RIVALIDADE

ACRILICO SOBRE TELA DE ALGODÃO 40/60 cm

ABRIL DE 2024

Trecho de A BATALHA SEM FIMAquilino Ribeiro

edição nº 1526 (1983) de Círculo dos Leitores págs:43-44

«Ao Vermoil, que especara a ver sair o barco, dentes a arruaçar para a água revolta, disse o Lázaro que rondava pela beira, indiferente à babugem da mareta:

- Senhor Manuel, foi grande temeridade atirar a companha pela borda com mar assim tão cavado...

O mestre franziu os lábios num sorriso que pretendia ser de mofa e lhe pôs a descoberto as gengivas carniceiras:

- Amigo, não sou rico como vós para mandar os homens à sirga com os primeiros chuviscos. Tenho mulher e filhos. O mar está bravo, cumpra-se a vontade de Deus!

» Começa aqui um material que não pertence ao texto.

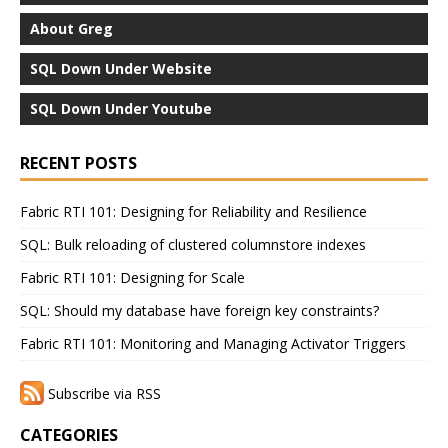
About Greg
SQL Down Under Website
SQL Down Under Youtube
RECENT POSTS
Fabric RTI 101: Designing for Reliability and Resilience
SQL: Bulk reloading of clustered columnstore indexes
Fabric RTI 101: Designing for Scale
SQL: Should my database have foreign key constraints?
Fabric RTI 101: Monitoring and Managing Activator Triggers
Subscribe via RSS
CATEGORIES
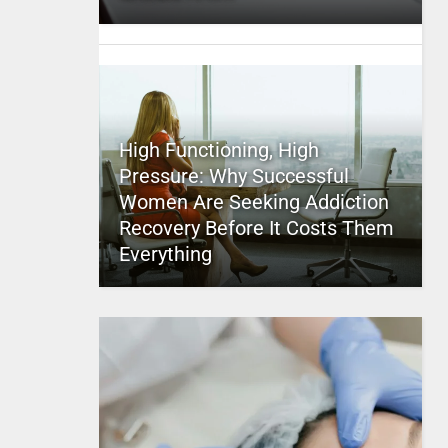
High Functioning, High
Pressure: Why Successful
Women Are Seeking Addiction
Recovery Before It Costs Them
Everything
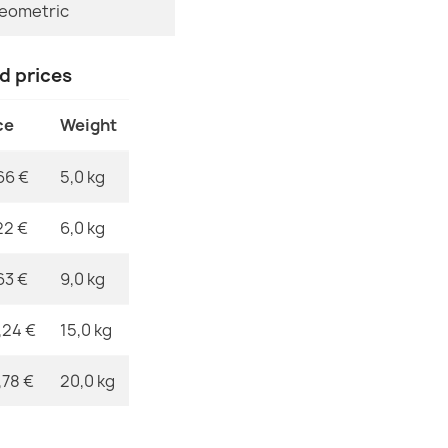
eometric
MPN
ORGANIC 276
nd prices
€50.90
ce
Weight
66 €
5,0 kg
ORGANIC Sto
22 €
6,0 kg
€50.90
63 €
9,0 kg
,24 €
15,0 kg
,78 €
20,0 kg
ORGANIC Flor
€50.90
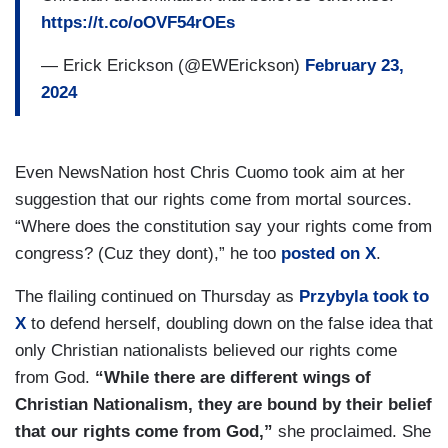
https://t.co/oOVF54rOEs
— Erick Erickson (@EWErickson)
February 23,
2024
Even NewsNation host Chris Cuomo took aim at her
suggestion that our rights come from mortal sources.
“Where does the constitution say your rights come from
congress? (Cuz they dont),” he too
posted on X
.
The flailing continued on Thursday as
Przybyla took to
X
to defend herself, doubling down on the false idea that
only Christian nationalists believed our rights come
from God.
“While there are different wings of
Christian Nationalism, they are bound by their belief
that our rights come from God,”
she proclaimed. She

O Vermoil rodou que a hasta prosseguia encarniçada, deixando a sua gente a rir da cara do Lázaro. Eram sempre assim, cães uns para os outros. Naquela praia atlântica, faminta e piolhosa, separada do mundo por léguas de floresta, as companhas eram rivais, fervendo reciprocamente em inveja e rancor. E por mais nada senão porque eram duas. Decerto havia interesses face a face. Não era, porém, com os pilhanços de quatro cascas de noz, operando furtivas e de salto como gatunos de galinhas, que se esgotava o mar, nem de fartura o peixe apodrecia na lota, desamparado de licitantes. Aquela rivalidade que abrangia uns e outros, escrivães, vareiros, caladores, regedores, numa palavra todos os marítimos e todas as mulheres dos marítimos, só tinha explicação na tendência que o homem experimenta, sobretudo o homem primário, de dilatar o campo moral, amando e detestando. As duas patuleias em que a praia se bandeava apenas se não moviam guerra aberta a calhau e faca porque os ódios da gente do mar se resolvem no impropério e na assuada. Mas em trabalhos e acrescentos, penas e folgares, estremavam-se a ponto de vestirem anjinhos e armarem andores à parte em festas e romarias.»